Your task >> Up to and including the line that contains "left ankle: (96, 155)", write out each line of the material from its first line, exactly.

Listed records >>
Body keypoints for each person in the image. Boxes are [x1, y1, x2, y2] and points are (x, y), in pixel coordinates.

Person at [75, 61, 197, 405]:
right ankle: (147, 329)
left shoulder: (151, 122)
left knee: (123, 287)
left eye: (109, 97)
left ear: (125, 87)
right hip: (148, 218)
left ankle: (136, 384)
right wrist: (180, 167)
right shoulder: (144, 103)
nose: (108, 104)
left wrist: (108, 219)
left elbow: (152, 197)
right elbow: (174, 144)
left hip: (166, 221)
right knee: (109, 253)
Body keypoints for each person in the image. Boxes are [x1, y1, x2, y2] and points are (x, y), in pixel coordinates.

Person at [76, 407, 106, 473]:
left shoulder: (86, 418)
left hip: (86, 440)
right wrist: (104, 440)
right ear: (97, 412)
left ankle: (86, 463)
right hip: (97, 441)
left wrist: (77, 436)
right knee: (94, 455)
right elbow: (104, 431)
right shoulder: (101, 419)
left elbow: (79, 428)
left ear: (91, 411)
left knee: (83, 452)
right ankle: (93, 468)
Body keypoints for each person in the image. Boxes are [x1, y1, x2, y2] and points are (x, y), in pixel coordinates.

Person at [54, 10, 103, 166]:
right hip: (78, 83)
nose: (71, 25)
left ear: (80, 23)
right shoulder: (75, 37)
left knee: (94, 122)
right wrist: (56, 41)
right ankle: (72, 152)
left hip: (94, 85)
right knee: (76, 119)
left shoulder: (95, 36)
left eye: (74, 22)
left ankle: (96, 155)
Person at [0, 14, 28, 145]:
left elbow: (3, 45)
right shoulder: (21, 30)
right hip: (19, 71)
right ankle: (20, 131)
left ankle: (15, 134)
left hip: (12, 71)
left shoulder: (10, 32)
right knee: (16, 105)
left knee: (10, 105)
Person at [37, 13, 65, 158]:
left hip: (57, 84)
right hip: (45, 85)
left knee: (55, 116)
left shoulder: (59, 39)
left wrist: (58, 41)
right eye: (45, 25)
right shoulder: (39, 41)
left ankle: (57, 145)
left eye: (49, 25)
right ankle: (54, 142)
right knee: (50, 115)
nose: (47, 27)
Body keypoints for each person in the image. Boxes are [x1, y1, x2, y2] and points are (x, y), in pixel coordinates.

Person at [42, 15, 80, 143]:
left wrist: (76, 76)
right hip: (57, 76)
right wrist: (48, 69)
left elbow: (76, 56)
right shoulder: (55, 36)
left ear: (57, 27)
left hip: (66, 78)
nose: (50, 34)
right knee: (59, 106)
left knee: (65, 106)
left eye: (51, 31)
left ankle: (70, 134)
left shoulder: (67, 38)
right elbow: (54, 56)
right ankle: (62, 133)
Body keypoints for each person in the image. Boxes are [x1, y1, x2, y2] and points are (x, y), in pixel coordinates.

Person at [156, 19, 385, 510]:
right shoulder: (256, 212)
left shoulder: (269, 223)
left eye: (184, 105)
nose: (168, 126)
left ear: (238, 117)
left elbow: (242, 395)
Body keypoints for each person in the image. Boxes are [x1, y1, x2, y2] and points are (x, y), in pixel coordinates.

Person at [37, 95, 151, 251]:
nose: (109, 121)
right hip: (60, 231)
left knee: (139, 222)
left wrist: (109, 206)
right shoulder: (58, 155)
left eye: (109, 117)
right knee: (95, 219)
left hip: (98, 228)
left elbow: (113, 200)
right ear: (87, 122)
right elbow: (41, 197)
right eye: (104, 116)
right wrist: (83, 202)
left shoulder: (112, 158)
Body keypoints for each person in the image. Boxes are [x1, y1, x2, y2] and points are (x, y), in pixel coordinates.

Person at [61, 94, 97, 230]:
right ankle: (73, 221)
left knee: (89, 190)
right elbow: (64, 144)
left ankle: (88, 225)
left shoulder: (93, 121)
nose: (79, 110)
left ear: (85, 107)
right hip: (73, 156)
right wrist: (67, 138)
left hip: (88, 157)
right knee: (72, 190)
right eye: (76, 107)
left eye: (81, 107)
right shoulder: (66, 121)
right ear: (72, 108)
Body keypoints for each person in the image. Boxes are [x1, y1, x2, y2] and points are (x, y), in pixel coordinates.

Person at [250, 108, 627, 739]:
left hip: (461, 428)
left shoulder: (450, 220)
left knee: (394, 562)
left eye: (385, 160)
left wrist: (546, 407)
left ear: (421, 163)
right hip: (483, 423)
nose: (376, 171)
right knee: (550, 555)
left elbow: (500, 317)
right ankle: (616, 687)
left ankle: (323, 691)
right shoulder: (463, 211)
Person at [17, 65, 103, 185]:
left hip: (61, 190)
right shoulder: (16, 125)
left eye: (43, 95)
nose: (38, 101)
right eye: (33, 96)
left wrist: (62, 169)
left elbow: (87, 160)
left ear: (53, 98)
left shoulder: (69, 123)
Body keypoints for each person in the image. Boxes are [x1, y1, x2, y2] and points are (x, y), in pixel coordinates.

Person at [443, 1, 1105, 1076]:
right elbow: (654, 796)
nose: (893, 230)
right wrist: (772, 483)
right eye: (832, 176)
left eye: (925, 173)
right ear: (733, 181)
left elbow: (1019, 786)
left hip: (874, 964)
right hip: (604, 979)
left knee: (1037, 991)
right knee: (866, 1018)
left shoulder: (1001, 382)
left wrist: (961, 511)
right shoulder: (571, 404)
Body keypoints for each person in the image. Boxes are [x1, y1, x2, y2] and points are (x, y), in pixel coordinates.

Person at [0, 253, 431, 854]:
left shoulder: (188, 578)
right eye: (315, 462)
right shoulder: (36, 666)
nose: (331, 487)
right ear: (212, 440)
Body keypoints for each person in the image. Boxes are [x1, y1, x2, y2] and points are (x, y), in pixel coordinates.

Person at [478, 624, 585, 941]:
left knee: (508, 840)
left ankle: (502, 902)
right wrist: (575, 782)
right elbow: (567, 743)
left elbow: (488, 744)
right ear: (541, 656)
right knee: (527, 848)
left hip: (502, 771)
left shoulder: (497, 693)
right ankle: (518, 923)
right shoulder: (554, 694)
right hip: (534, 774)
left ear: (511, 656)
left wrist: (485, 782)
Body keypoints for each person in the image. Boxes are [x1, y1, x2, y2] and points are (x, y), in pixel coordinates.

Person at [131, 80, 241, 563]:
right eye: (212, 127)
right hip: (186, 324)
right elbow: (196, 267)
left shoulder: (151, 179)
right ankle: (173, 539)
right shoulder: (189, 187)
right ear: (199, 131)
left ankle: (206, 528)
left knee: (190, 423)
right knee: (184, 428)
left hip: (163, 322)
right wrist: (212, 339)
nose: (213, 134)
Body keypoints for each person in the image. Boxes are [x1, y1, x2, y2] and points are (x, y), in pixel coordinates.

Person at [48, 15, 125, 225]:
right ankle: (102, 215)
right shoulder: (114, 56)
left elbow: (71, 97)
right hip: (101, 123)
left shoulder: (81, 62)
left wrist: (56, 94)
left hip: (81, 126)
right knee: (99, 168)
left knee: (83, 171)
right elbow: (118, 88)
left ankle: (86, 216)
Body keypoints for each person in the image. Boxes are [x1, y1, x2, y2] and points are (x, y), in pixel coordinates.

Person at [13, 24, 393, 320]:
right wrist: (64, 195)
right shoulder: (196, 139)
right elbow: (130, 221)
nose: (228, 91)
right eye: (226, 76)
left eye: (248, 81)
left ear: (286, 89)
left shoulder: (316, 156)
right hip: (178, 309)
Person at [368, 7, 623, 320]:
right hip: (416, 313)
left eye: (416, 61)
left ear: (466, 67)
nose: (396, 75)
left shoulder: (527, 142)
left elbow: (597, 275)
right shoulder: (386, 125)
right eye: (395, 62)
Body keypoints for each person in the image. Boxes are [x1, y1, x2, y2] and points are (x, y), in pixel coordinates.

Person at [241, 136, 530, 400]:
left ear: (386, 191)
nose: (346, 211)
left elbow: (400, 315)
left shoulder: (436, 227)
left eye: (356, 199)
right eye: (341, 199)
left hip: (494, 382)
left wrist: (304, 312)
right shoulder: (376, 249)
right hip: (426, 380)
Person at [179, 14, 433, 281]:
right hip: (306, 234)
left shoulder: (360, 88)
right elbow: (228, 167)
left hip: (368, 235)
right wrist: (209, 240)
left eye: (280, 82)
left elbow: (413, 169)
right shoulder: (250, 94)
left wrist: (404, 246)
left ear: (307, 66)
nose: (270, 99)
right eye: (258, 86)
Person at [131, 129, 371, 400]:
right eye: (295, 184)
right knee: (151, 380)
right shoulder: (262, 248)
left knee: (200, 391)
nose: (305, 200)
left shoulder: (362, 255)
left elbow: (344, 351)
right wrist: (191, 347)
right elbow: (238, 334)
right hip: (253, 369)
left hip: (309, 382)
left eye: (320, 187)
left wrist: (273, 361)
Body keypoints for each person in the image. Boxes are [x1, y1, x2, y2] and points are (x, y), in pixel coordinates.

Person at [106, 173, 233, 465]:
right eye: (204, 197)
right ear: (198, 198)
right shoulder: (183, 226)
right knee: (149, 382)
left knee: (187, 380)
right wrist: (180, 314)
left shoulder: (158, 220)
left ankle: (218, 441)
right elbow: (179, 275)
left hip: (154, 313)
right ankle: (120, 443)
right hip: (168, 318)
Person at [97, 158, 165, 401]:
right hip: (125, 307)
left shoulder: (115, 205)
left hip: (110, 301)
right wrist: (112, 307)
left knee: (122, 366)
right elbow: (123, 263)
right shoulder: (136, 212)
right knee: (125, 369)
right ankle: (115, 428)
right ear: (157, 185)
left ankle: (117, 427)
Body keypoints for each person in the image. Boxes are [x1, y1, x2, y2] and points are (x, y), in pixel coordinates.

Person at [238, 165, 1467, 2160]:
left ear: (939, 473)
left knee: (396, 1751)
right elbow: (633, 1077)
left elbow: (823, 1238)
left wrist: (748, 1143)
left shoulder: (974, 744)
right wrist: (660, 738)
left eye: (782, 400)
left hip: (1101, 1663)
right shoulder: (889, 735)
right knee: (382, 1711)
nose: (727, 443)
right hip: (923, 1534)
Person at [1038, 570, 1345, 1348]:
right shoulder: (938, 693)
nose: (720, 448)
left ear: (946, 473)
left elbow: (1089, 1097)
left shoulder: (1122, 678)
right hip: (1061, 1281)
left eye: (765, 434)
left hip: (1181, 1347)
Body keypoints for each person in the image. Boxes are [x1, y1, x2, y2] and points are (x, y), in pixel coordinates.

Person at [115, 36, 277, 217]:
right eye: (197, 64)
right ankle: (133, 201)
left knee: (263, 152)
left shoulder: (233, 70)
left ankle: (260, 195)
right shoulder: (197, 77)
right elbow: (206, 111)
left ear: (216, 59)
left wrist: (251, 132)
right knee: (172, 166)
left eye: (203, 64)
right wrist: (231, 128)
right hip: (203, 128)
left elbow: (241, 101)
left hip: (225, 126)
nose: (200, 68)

Written solution >>
Body keypoints for each person in the image. Boxes are [x1, y1, x2, y2] and points are (x, y), in pixel coordinates.

Person at [75, 61, 197, 405]:
right ankle: (147, 329)
left shoulder: (151, 122)
left knee: (123, 287)
left eye: (109, 97)
left ear: (125, 87)
right hip: (148, 218)
left ankle: (136, 384)
right wrist: (180, 167)
right shoulder: (144, 103)
nose: (108, 104)
left wrist: (108, 219)
left elbow: (152, 197)
right elbow: (174, 144)
left hip: (166, 221)
right knee: (109, 253)
Body keypoints for each person in the image. Boxes are [x1, y1, x2, y2] and points are (x, y), in pixel coordinates.

Person at [76, 407, 106, 473]:
left shoulder: (86, 418)
left hip: (86, 440)
right wrist: (104, 440)
right ear: (97, 412)
left ankle: (86, 463)
right hip: (97, 441)
left wrist: (77, 436)
right knee: (94, 455)
right elbow: (104, 431)
right shoulder: (101, 419)
left elbow: (79, 428)
left ear: (91, 411)
left knee: (83, 452)
right ankle: (93, 468)
Body keypoints for each person in the image. Boxes are [x1, y1, x2, y2] and points are (x, y), in pixel coordinates.

Person at [54, 10, 103, 166]:
right hip: (78, 83)
nose: (71, 25)
left ear: (80, 23)
right shoulder: (75, 37)
left knee: (94, 122)
right wrist: (56, 41)
right ankle: (72, 152)
left hip: (94, 85)
right knee: (76, 119)
left shoulder: (95, 36)
left eye: (74, 22)
left ankle: (96, 155)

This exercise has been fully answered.